--- The input Enclosed Below ---

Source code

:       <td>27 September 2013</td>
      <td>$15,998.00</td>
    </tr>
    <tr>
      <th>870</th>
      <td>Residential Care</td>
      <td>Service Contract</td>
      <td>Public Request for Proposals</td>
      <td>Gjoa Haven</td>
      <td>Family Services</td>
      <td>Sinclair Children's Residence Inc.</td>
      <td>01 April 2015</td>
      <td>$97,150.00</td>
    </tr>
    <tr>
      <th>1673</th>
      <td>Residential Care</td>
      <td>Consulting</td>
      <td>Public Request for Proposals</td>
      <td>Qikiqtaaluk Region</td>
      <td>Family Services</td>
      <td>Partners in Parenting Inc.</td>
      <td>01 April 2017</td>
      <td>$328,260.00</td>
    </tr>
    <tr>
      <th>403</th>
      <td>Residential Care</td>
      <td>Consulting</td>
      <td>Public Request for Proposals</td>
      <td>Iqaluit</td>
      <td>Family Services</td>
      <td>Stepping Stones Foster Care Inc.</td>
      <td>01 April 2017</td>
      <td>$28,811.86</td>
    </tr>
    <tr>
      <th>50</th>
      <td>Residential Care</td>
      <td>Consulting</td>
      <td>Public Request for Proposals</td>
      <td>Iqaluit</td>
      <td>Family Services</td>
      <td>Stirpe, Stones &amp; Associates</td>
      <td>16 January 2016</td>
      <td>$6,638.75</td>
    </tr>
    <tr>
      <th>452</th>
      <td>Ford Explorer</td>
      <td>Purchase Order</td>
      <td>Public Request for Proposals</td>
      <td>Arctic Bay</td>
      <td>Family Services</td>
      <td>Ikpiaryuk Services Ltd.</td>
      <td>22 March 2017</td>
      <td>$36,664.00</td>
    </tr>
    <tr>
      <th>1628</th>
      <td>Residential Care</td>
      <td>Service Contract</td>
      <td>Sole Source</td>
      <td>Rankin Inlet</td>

--- End of Enclosed The input ---

What you need to do:
Your task is to reproduce, exactly and exclusively, the lines from the one holding "<td>Ikpiaryuk Services Ltd.</td>" through the final line of the listing.

Solution to this problem:
      <td>Ikpiaryuk Services Ltd.</td>
      <td>22 March 2017</td>
      <td>$36,664.00</td>
    </tr>
    <tr>
      <th>1628</th>
      <td>Residential Care</td>
      <td>Service Contract</td>
      <td>Sole Source</td>
      <td>Rankin Inlet</td>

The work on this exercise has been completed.